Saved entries
########################################
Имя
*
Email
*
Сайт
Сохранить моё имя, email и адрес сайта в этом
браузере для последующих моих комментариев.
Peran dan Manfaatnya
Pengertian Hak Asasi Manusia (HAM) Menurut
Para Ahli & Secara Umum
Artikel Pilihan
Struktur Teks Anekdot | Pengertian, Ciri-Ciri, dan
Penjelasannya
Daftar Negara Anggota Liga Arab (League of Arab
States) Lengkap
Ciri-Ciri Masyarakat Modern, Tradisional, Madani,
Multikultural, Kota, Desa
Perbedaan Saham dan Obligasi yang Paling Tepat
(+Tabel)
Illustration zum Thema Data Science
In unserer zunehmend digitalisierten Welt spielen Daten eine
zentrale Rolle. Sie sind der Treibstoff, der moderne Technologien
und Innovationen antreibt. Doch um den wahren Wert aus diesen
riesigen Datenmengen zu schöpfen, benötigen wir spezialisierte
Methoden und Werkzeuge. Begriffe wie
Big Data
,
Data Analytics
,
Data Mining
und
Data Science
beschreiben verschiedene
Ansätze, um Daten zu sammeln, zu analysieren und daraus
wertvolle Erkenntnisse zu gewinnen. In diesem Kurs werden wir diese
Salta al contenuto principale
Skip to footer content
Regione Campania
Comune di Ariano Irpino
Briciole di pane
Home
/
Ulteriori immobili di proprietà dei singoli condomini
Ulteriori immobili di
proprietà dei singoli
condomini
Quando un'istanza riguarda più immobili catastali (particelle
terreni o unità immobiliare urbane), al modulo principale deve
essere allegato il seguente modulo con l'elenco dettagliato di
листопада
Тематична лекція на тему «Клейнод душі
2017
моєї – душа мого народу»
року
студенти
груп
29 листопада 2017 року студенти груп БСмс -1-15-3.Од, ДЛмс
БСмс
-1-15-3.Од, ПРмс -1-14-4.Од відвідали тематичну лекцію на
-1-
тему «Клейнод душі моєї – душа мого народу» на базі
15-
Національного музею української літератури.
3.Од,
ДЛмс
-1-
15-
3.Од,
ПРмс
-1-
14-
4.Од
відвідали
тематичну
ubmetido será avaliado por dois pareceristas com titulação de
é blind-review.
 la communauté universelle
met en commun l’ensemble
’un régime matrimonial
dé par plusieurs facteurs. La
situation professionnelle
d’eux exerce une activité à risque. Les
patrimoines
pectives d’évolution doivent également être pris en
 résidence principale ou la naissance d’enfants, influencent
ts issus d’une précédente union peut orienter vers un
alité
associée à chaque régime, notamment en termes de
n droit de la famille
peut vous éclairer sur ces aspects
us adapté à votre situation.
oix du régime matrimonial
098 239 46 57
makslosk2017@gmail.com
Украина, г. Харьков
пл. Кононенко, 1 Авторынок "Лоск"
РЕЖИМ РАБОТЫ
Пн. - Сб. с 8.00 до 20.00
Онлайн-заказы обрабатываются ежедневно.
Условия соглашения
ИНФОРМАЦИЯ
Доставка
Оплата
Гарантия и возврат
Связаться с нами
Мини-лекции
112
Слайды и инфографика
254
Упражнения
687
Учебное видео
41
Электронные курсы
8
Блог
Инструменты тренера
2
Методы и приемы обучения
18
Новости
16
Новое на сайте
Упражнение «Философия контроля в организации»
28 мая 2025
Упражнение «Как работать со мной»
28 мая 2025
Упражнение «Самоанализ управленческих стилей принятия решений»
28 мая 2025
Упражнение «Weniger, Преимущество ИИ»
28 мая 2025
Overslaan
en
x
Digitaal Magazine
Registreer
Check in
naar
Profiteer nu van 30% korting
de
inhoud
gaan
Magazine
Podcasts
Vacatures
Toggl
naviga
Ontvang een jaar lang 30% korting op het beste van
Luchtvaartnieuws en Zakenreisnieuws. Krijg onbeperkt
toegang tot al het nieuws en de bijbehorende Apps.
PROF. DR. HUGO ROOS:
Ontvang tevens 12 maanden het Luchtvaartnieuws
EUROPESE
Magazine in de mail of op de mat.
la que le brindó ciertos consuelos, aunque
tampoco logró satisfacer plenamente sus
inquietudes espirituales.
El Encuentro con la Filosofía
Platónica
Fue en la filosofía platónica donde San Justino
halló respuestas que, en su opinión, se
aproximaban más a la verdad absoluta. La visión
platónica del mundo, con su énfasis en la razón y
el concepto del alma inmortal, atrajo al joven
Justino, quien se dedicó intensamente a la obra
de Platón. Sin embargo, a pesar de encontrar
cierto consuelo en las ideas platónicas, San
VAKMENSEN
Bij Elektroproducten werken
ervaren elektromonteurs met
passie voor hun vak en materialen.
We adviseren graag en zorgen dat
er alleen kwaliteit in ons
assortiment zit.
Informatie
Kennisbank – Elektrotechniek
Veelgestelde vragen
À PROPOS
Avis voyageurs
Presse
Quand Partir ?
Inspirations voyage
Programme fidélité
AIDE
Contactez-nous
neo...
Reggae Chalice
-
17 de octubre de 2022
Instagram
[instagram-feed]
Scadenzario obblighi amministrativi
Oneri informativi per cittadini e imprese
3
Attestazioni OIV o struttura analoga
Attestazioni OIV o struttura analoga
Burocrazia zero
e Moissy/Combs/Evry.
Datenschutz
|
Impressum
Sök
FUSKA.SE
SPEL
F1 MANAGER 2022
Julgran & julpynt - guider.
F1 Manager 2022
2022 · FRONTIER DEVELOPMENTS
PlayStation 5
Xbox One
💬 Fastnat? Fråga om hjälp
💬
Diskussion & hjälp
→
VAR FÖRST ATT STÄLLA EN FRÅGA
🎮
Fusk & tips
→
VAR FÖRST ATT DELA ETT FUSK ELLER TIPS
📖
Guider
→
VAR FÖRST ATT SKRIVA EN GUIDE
########################################
Exercise>
Copy the records word for word, starting at the beginning and ending with the line that contains "Daftar Negara Anggota", including that line.

Response>
Имя
*
Email
*
Сайт
Сохранить моё имя, email и адрес сайта в этом
браузере для последующих моих комментариев.
Peran dan Manfaatnya
Pengertian Hak Asasi Manusia (HAM) Menurut
Para Ahli & Secara Umum
Artikel Pilihan
Struktur Teks Anekdot | Pengertian, Ciri-Ciri, dan
Penjelasannya
Daftar Negara Anggota Liga Arab (League of Arab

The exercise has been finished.